Bergman no pós-guerra (publicado originalmente em 23/1/2021)
Começo o ano com um dos mais belos filmes de Ingmar Bergman: 'Chove no Nosso Amor' (1946). Disponível na íntegra no youtube, o drama mostra duas figuras azaradas: David (Birger Malmsten) e Maggi (Barbro Kollberg). Ele foi preso.
Na liberdade condicional, tenta recomeçar a vida e quer algum biscate. Ela deseja ser atriz, mas engravidou de um desconhecido e teve de fugir à cidade do interior para aspirar a segunda chance. De repente, os 2 trombam na estação de trem, em um dia de chuva forte.
Passam a noite juntos e têm o desejo de retomar a existência.

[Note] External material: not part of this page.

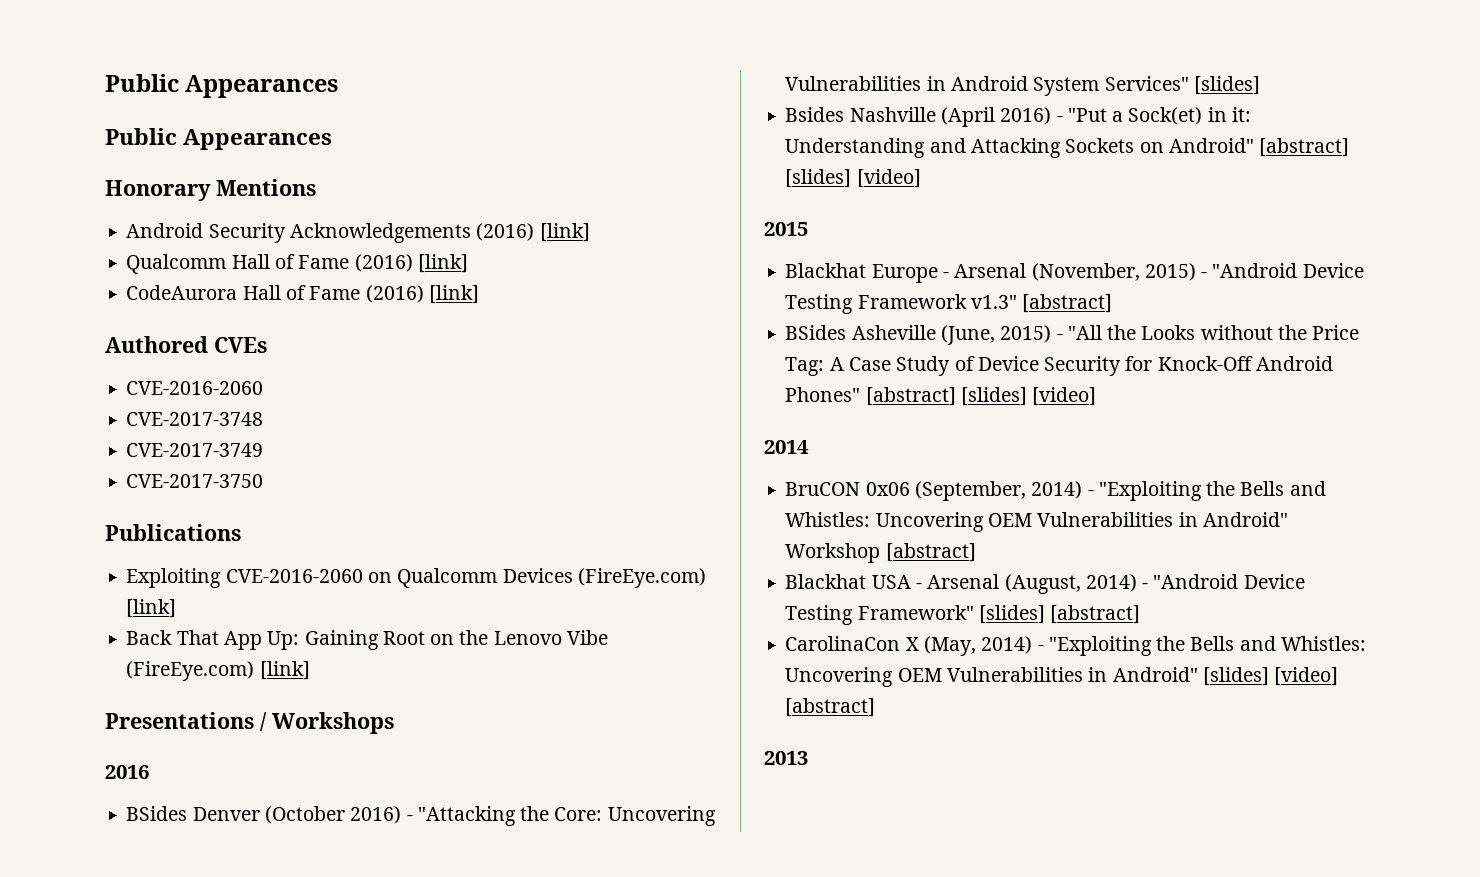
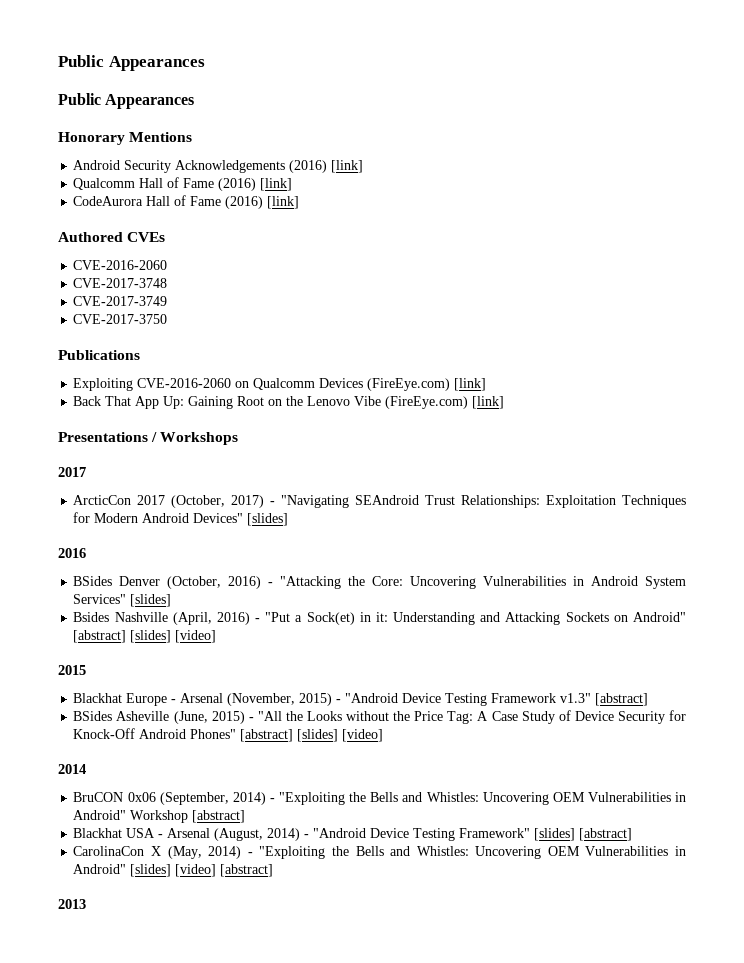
(394, 723) none -> [58,467,86,477] [73,495,686,508] [73,512,289,526] // 2017 // ArcticCon 2017 (October, 2017) - "Navigating SEAndroid Trust Relationships: Exploitation Techniques for Modern Android Devices" [slides]
[264,806,345,824] (October -> [167,576,222,589] (October,
[940,107,995,127] (April -> [172,612,212,625] (April,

A dupla, no roteiro baseado na peça de teatro 'Brava Gente', do norueguês Oskar Braaten, representa tudo o que a sociedade da época rejeitava.
No entanto, mesmo quando são vítimas de espertalhões, a consequência é a acusação sobre eles de roubo e a expulsão do bangalô onde vivem - David chega a comprar a moradia, mas é enganado pelo senhorio, pois o terreno será apropriado pela prefeitura para construir casas populares e o casebre é pré-fabricado, e o dono o leva a vários lugares onde aplica golpes.
No meio das desgraças, o casal é corriqueiramente auxiliado pelo personagem que narra a história, o tal Homem do Guarda-chuva do título da coluna (Gösta Cederlund), espécie de anjo com auto ironia e comiseração. 'Chove no Nosso Amor' é o 2º longa-metragem de Bergman, que assina apenas uma das cenas do script, a do julgamento final.
Não à toa, é nela que reside o linguajar afiado e moralmente religioso que permearia toda a trajetória do cineasta. Cederlund surge como advogado substituto e defende os protagonistas. Relevante dado curioso é a participação do ator Gunnar Björnstrand, a 1ª de tantas dele em filmes bergmanianos, como o funcionário público Purman, encarregado de despejar David e Maggi.
Purman termina por levar pontapés e socos de David e assim o julgamento é provocado. Toques de neorrealismo estão presentes na fita, bem como diferenças sociais e medos do pós-guerra, onde praticamente todos estavam perdidos, com receio de que o conflito bélico voltasse a qualquer momento. Trata-se de um Bergman antes dos 30 anos, portanto, meio cru e recolhendo inspirações à carreira. Duração: 95 minutos. Cotação: bom.